▶ **Your goal**
Which of the lines below hold "відвідувачів"? Please return each one.

• • •

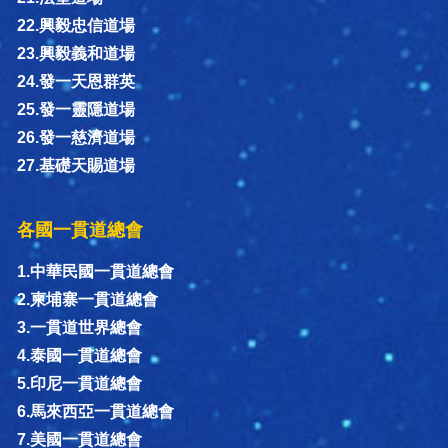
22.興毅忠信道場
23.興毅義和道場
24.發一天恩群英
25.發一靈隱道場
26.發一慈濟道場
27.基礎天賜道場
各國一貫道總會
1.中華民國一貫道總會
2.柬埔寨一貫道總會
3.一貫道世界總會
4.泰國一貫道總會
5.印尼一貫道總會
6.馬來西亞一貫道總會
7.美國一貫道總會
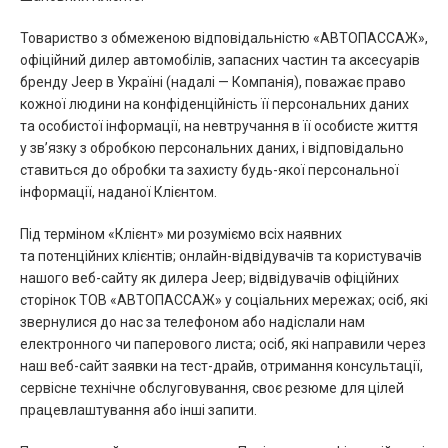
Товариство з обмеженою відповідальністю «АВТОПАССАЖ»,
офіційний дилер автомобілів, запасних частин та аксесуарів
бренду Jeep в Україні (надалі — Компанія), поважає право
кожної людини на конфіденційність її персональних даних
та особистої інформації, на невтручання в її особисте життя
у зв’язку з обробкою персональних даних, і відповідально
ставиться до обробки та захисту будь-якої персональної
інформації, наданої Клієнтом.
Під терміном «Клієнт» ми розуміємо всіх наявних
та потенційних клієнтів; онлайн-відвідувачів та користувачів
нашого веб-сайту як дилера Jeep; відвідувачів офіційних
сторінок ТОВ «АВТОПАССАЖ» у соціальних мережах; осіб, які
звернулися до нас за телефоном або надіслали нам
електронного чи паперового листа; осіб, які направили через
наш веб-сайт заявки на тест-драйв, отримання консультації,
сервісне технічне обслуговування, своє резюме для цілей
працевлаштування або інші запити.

• • •

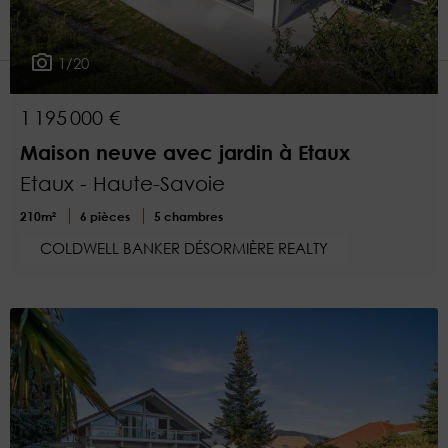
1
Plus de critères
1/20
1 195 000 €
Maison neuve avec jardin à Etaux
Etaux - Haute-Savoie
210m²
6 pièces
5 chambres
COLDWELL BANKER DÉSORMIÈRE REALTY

• • •

▶ **Response area**
та потенційних клієнтів; онлайн-відвідувачів та користувачів
нашого веб-сайту як дилера Jeep; відвідувачів офіційних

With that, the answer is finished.